Morris played as a conventional forward for most of the regular season, suiting up with a center (Zubac, Serge Ibaka, or DeMarcus Cousins) for about 80 percent of his possessions, per Cleaning the Glass. But the allure of Morris was always his ability to moonlight as a small-ball five, and that was fully unleashed during the playoffs. Morris played more possessions at center (809) during the postseason than during the first 72 games (572), accounting for nearly 70 percent of his playing time.
The playoffs introduced significant more variability in Morris’ performance, and his knee issues started acting up again; in Game 3 of the conference finals, Morris was so close to being a late scratch that he was replaced in the starting lineup. He still didn’t miss any games and ended the postseason with a playoff career-high 26 points.
Morris was a phenomenal shooter this past season.
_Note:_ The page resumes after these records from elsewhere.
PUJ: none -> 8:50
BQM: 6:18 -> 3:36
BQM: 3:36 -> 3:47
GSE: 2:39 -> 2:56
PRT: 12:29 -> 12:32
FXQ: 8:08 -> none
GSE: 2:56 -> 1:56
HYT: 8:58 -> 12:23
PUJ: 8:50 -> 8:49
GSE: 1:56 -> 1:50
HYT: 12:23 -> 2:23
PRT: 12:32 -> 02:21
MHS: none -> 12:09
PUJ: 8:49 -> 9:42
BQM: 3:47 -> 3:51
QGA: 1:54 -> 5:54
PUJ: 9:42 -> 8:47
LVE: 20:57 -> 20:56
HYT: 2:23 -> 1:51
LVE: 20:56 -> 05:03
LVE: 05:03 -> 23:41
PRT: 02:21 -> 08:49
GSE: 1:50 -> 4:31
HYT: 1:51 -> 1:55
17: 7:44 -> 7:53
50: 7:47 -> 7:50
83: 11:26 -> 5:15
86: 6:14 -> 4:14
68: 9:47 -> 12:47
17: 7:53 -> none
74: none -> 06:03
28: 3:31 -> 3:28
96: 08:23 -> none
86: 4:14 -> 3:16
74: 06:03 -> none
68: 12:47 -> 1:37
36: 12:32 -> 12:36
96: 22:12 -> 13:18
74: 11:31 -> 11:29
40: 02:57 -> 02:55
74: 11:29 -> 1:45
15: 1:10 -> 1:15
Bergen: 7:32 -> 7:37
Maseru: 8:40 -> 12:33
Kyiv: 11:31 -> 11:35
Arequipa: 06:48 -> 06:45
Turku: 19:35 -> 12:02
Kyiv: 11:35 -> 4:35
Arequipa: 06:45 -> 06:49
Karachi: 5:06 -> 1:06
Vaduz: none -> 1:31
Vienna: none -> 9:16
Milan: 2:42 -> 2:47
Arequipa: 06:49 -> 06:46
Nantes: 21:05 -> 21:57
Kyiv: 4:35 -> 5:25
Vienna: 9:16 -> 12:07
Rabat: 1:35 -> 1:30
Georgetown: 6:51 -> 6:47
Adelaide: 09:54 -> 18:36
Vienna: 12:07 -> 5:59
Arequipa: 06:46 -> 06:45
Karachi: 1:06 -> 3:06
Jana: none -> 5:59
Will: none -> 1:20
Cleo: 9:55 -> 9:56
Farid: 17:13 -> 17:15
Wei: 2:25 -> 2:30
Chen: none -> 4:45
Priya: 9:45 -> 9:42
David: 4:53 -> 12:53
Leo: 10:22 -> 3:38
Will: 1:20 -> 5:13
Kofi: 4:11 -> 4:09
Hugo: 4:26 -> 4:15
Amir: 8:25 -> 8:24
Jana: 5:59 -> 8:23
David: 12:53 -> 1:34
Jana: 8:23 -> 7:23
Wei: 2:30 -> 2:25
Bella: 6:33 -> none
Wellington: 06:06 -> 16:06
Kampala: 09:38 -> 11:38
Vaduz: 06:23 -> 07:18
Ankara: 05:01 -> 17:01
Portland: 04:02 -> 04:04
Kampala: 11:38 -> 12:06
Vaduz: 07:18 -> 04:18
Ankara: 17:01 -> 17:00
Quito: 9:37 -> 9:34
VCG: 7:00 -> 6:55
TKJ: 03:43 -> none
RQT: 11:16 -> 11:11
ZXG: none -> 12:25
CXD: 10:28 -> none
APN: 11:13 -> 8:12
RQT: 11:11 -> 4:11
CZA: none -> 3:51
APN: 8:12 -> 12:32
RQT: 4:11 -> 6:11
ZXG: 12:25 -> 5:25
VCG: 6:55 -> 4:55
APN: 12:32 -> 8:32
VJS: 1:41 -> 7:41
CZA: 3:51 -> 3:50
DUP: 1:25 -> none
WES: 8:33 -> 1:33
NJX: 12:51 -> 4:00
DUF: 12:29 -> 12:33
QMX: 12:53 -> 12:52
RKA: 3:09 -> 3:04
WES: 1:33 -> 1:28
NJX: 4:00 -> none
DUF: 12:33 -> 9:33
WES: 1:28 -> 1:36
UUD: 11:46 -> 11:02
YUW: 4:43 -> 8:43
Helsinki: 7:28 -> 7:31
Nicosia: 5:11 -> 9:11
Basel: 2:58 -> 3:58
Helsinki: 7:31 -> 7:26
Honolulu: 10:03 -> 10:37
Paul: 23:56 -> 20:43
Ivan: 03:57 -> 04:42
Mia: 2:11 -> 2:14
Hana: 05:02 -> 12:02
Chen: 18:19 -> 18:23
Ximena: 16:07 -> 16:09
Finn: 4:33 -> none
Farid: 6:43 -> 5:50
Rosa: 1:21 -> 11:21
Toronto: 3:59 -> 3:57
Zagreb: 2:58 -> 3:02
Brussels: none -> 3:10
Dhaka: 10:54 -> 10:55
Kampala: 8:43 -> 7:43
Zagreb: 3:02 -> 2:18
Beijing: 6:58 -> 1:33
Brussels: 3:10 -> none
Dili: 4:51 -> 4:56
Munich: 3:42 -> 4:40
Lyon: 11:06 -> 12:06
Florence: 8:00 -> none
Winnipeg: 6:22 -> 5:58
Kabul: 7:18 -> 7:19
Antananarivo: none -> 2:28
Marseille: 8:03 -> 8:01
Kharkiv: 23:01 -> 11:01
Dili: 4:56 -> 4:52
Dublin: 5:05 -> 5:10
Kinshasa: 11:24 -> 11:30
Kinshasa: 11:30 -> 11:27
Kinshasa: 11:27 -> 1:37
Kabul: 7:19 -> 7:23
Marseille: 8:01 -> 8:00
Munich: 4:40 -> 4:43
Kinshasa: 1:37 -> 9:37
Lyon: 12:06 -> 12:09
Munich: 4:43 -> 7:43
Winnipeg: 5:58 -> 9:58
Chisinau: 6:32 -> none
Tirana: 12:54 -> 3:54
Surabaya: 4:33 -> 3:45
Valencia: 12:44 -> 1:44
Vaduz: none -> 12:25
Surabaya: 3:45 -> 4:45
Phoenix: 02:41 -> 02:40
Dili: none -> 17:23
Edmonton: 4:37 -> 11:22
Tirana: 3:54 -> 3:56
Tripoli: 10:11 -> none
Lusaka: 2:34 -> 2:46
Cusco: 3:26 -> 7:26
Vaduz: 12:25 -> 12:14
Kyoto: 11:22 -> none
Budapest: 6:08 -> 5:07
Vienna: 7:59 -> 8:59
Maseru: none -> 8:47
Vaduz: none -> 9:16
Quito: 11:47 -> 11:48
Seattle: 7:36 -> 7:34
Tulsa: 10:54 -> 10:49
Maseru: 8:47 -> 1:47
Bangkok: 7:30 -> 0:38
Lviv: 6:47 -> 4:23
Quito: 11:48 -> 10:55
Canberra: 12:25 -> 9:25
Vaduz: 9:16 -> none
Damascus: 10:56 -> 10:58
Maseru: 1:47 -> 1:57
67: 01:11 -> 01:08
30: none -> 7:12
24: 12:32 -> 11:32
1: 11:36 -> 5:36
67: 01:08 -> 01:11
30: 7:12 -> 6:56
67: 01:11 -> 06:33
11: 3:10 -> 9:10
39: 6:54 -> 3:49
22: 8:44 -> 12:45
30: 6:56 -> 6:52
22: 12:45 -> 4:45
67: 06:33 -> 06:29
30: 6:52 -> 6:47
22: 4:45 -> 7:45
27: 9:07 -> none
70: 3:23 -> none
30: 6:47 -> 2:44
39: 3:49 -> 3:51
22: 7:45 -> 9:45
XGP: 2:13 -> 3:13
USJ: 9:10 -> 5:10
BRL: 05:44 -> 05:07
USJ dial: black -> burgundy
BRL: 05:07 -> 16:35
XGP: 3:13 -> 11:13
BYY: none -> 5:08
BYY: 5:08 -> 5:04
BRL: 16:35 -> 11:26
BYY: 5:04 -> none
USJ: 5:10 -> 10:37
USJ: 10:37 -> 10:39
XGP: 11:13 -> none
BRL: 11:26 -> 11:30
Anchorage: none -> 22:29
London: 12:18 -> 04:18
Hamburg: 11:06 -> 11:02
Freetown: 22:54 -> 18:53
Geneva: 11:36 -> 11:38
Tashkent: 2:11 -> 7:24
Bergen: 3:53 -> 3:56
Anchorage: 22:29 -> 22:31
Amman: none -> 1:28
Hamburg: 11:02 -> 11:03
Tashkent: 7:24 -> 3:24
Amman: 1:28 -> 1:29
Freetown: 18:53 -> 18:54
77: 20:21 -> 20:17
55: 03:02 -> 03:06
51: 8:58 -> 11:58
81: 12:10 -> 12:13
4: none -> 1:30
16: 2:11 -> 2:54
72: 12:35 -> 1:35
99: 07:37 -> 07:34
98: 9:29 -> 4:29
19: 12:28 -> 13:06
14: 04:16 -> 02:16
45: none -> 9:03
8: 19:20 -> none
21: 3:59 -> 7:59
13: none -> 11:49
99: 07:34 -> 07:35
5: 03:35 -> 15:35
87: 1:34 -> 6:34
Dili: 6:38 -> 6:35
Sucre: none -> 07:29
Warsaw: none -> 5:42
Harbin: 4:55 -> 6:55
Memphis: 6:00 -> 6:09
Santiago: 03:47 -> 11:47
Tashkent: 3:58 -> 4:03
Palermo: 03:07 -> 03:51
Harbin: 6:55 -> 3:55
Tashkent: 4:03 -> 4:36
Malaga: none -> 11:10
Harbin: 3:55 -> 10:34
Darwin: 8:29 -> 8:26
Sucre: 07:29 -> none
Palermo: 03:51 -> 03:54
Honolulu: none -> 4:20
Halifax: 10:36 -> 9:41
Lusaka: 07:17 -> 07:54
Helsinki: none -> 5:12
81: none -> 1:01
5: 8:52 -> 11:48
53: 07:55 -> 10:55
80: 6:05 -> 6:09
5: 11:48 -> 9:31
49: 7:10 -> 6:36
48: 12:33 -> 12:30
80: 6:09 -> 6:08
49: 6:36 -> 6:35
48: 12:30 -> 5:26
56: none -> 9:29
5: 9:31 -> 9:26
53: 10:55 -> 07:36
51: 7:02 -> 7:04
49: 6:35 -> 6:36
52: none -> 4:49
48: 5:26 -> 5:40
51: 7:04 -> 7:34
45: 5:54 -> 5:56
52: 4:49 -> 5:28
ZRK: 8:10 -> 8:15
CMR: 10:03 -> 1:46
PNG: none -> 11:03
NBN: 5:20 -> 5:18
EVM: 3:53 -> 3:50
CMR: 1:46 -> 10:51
He made 54 percent of his corner threes and 45 percent away from the corner. He also maintains an effective post-up game. He loves to set up shop on the left block and turn into a baseline fadeaway. Morris post-ups resulted in 1.06 points per possession, better than the Clippers’ halfcourt offensive rating of 103.5.
Although he was willing to play a supplementary role to the Clippers superstars, Morris was able to step into a larger offensive responsibility when one or both of Kawhi Leonard or Paul George was out for the night. In the first game that Leonard missed in the postseason, Morris popped off for 25 points on 10-of-16 shooting. He was only unable to sustain that pace because of his injury.
Defensively, Morris was at his best in the team’s switching system. He can switch onto guards, but he was most valuable battling against bigs despite not being center size. He stonewalled Kristaps Porzingis and even kept Boban Marjanović off the glass in the first round. Morris was even better against Rudy Gobert in the conference semifinals, preventing Gobert from having any offensive impact beyond the occasional second-chance baskets.
Morris doesn’t add much on offense beyond his scoring. He doesn’t rebound the ball particularly well and isn’t a ball mover. That means he doesn’t turn the ball over, but he also isn’t creating shots for his teammates. Morris also doesn’t have a lot of burst, so he is’t a vertical threat in the halfcourt or effective in transition. If he isn’t hitting his jumper, he’s not providing much on the offensive end.
This was also a weak defensive season for Morris. He didn’t have high steal or block rates, as has been the case throughout his career. When the Clippers were playing conventional pick-and-roll defense, Morris’ versatility was less valuable, and he wasn’t as useful as Batum on that end of the floor.
Future with the Clippers:
The Clippers signed Morris for four years last offseason, with no options, so they expect to have him for the long haul. He fits into the Clippers’ offensive system and enables them to play small. That’s exactly what the Clippers are looking for in a role player, and with his contract, he isn’t going anywhere anytime soon.